Top of Selected extract

# Coventry UK



## NewTroll (Sep 18, 2008)

City Village, as seen from Lower Holyhead Road through a gap on the street. This is a student hall of residence with retail/restaurant units on the ground floor.

Untitled by Bodgecity, on Flickr


----------



## NewTroll (Sep 18, 2008)

Coventry Point, one of two connected towers:

Untitled by Bodgecity, on Flickr

It has lights on it that were originally part of a weather forecasting system, in which different buildings in the city would light up a certain way based on the weather. It's no longer maintained.

This was built in the 1970s: http://www.skyscrapernews.com/buildings.php?id=935

It will be demolished in 2018. (The building is oddly located across a 'street' and the area beneath it is gloomy.)

I actually quite like the shapes here, but the siting of the building is unfortunate and its colour doesn't help!


----------



## NewTroll (Sep 18, 2008)

City arcade at night. This was built to replace a Victorian arcade that was damaged during the war. However, this will also be demolished sometime in the near future to make way for a remodelling of the southern area of the precinct.

Untitled by Bodgecity, on Flickr

When it was first built it looked quite smart, but now it's run down and shabby and a lot of the units are empty and like a lot of post-war developments is a rat-run of staircases leading to upper levels and car parks.


----------



## NewTroll (Sep 18, 2008)

Far Gosford Street was outside the city wall, but formed a medieval suburb. This was once a major route into the city centre, but was bypassed decades ago and fell into decay. Many of the buildings are Tudor and have recently been restored. The building on the far right is a 'copy' of a building that was demolished in the early 20th century. This area was quite industrial, but most of the industrial buildings have gone now.

Far Gosford Street by Bodgecity, on Flickr

The area is being redeveloped as a 'creative' quarter alongside a place called Fargo Village, which occupies a space that was once industrial units.


----------



## NewTroll (Sep 18, 2008)

View from a bridge over the ring road:

Untitled by Bodgecity, on Flickr

I hope these pictures convey the mix of styles and periods in the city. It's something of a disjointed mess, but recent developments do seem to be trying to addressing some of the mistakes made in the past.

Over the next few years the city's skyline is going to change dramatically as new buildings go up and old ones are demolished.


----------



## NewTroll (Sep 18, 2008)

Lychgate cottages, Priory Row.

Bottom of Selected extract

Your goal >>
Copy out, word for word, the stretch of the Coventry thread above from "Coventry Point, one" through "it is gloomy.)".

Top of Supplied entries

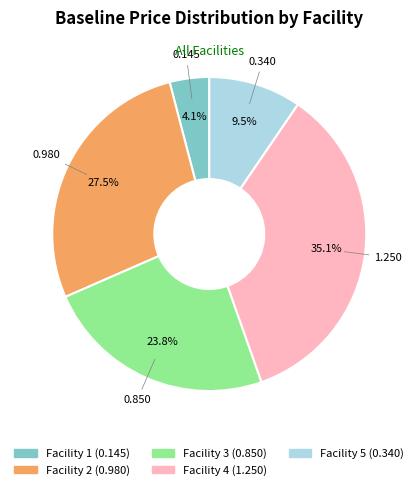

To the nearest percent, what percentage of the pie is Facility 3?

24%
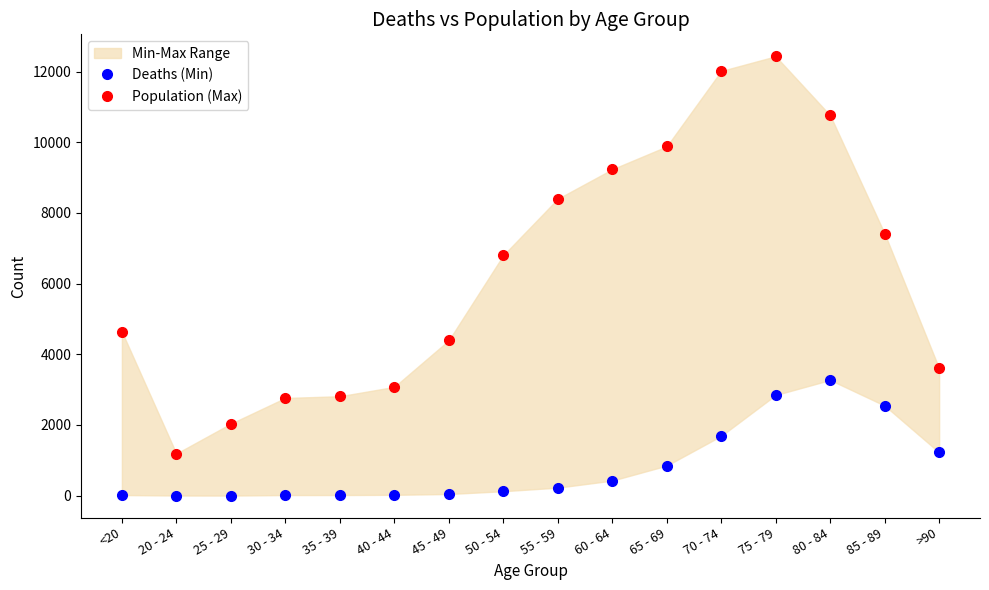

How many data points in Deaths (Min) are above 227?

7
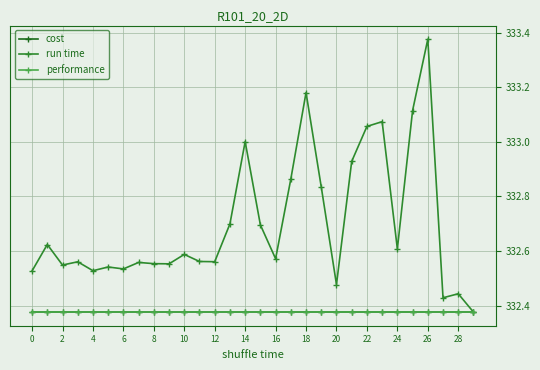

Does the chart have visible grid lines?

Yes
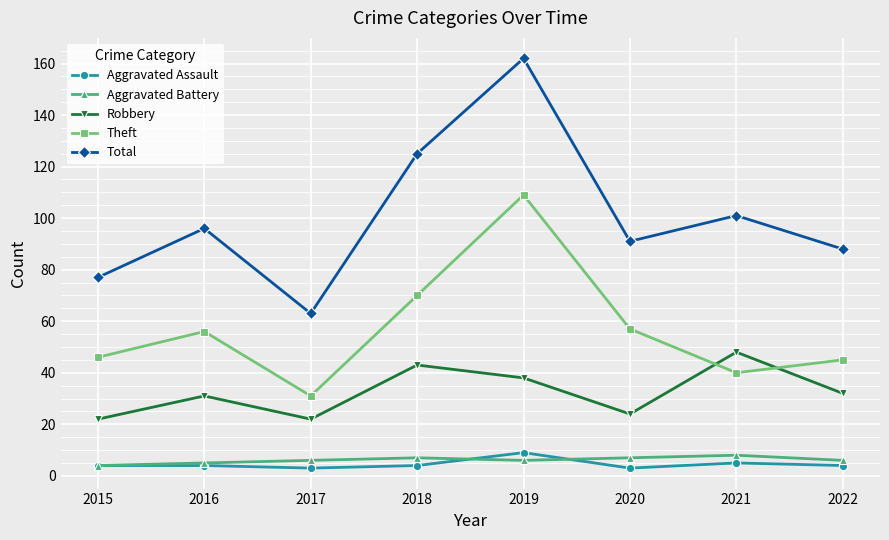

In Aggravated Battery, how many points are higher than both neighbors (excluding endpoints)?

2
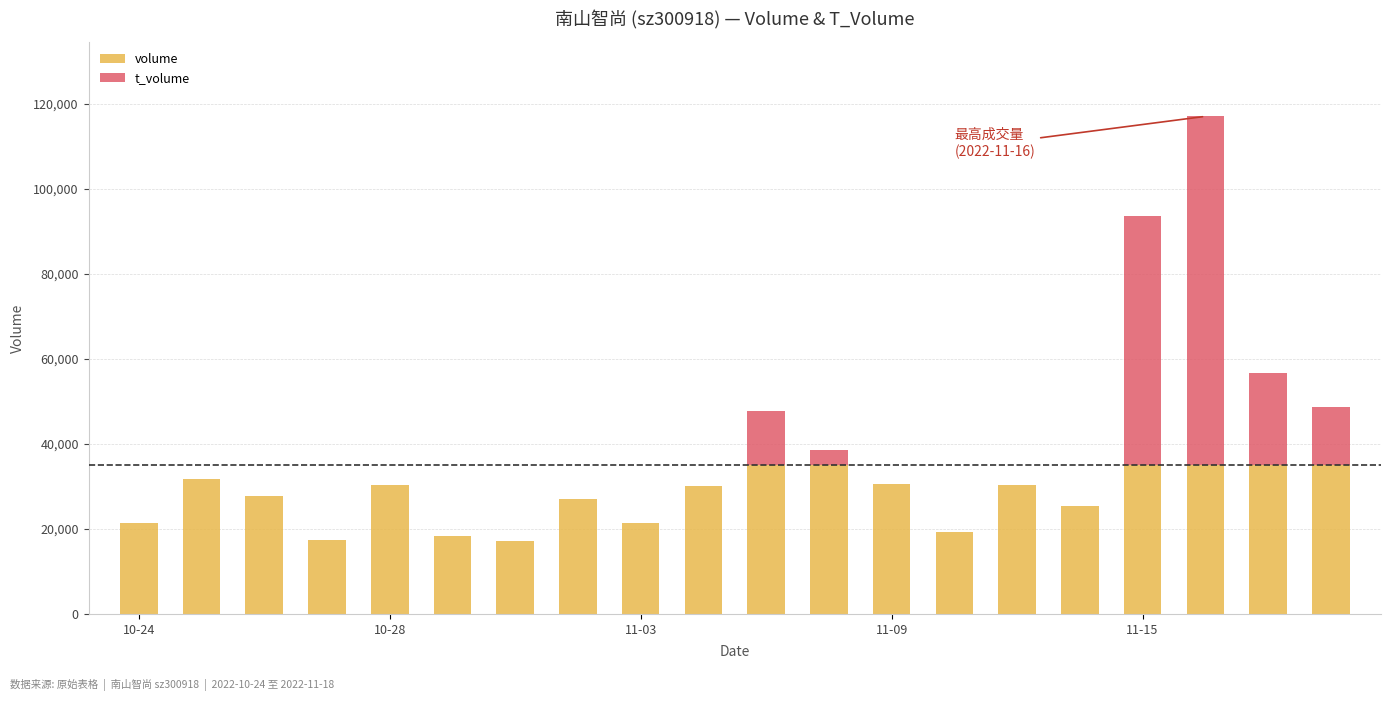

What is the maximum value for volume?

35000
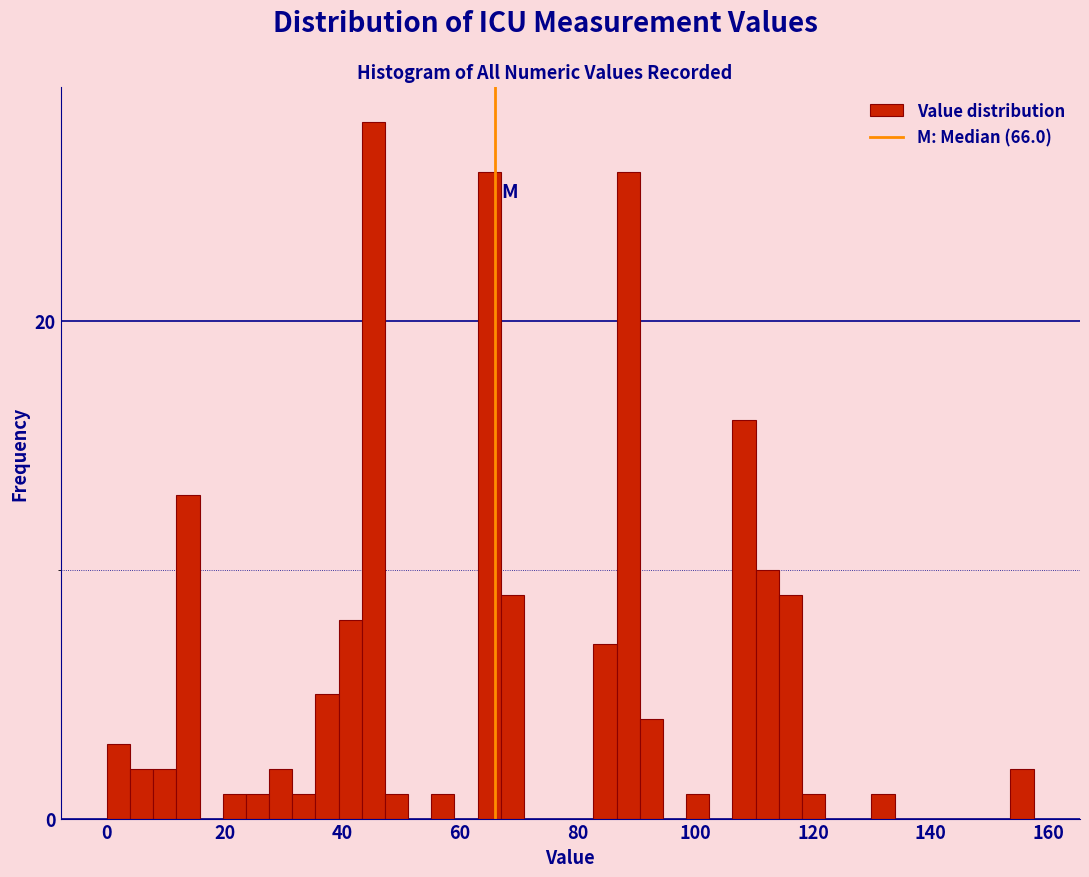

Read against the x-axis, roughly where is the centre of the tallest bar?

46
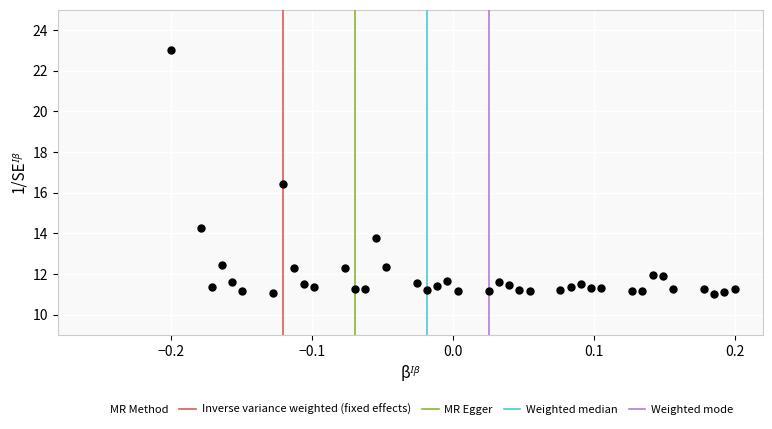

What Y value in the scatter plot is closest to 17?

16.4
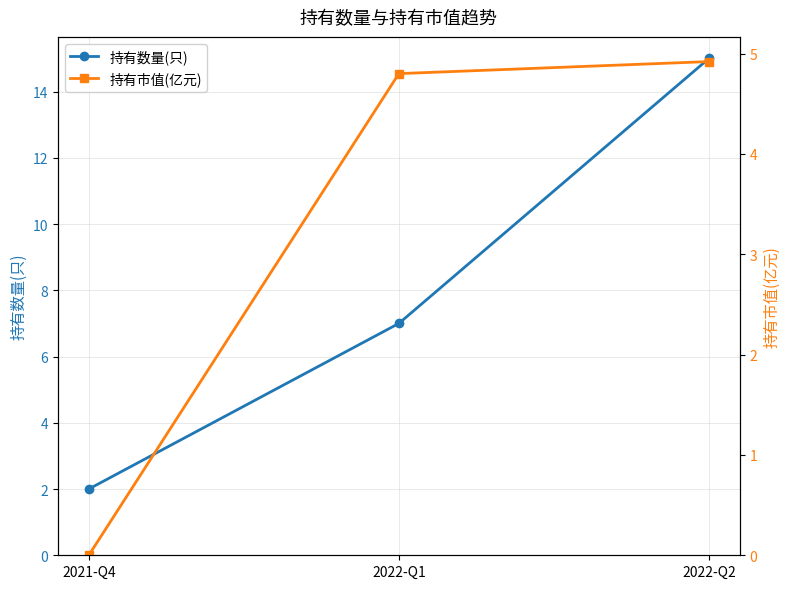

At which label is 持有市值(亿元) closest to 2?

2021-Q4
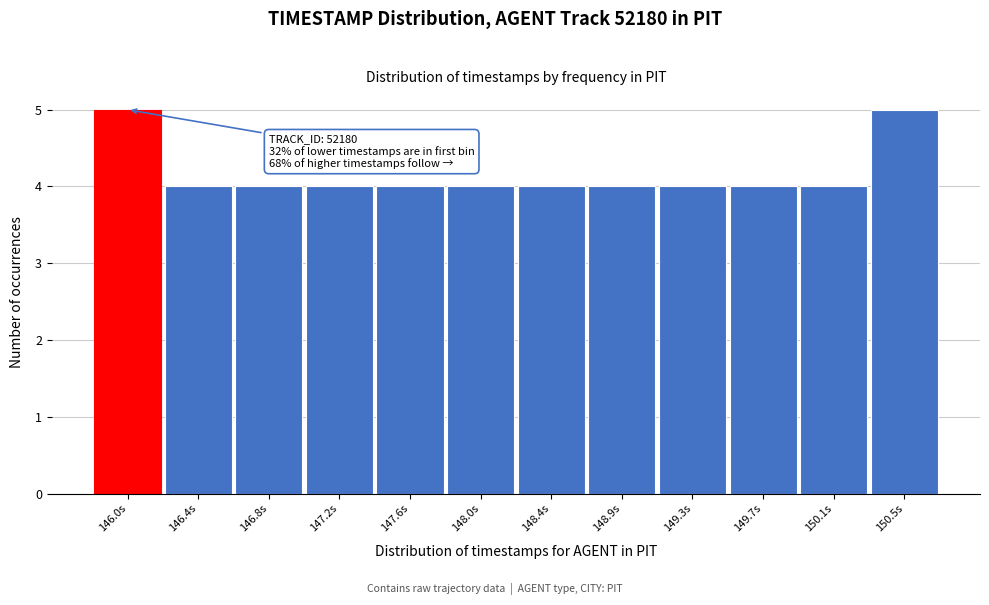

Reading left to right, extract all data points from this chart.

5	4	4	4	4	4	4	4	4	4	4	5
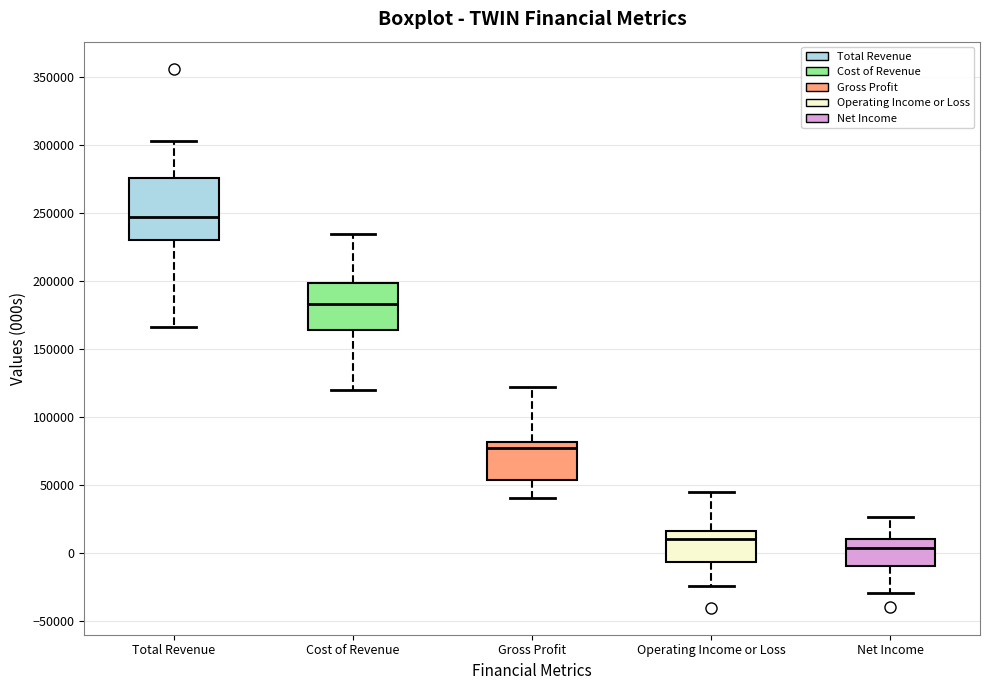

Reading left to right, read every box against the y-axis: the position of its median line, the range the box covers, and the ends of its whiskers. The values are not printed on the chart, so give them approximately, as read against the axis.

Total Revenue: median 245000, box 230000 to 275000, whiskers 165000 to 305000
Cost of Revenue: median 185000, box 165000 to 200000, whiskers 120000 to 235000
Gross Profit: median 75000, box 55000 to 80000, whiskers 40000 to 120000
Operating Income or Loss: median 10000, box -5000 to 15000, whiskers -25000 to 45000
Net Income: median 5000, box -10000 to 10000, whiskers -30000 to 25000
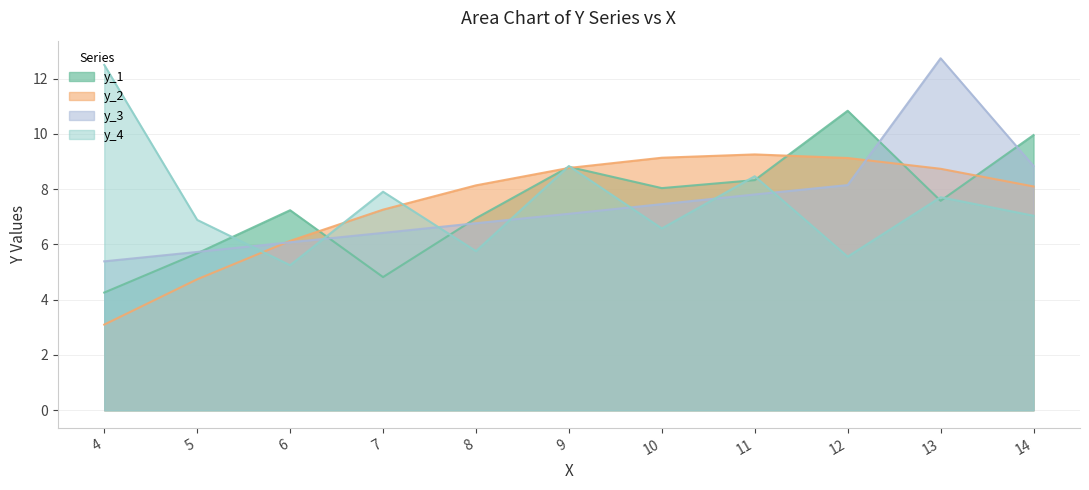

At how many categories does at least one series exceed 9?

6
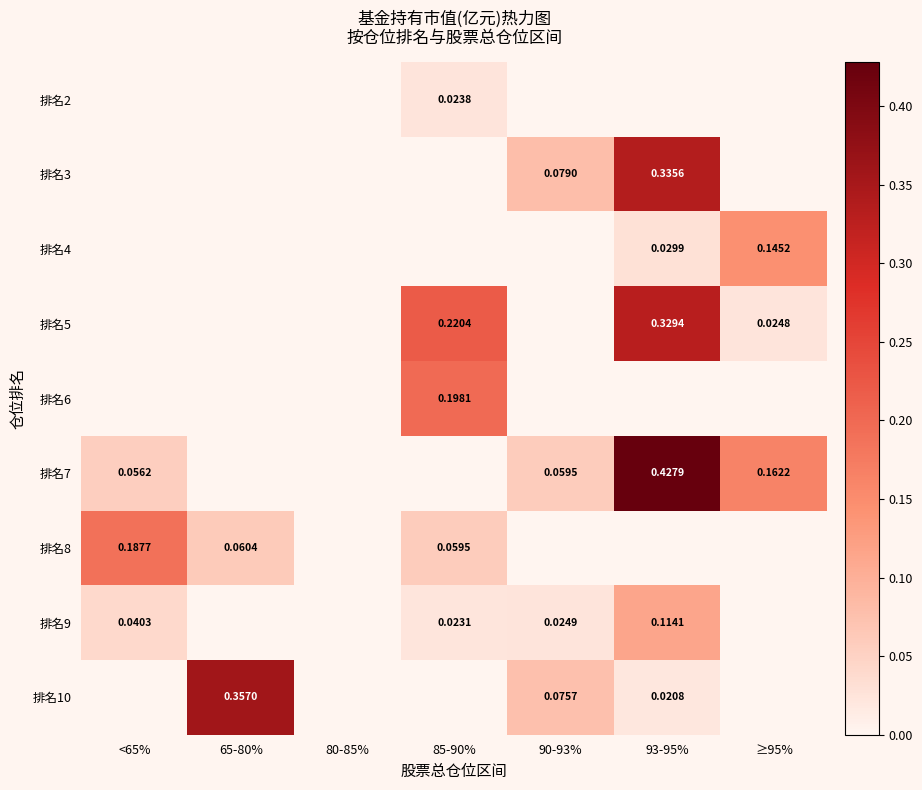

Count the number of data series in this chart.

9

Bottom of Supplied entries

Answer below >>
Coventry Point, one of two connected towers:

Untitled by Bodgecity, on Flickr

It has lights on it that were originally part of a weather forecasting system, in which different buildings in the city would light up a certain way based on the weather. It's no longer maintained.

This was built in the 1970s: http://www.skyscrapernews.com/buildings.php?id=935

It will be demolished in 2018. (The building is oddly located across a 'street' and the area beneath it is gloomy.)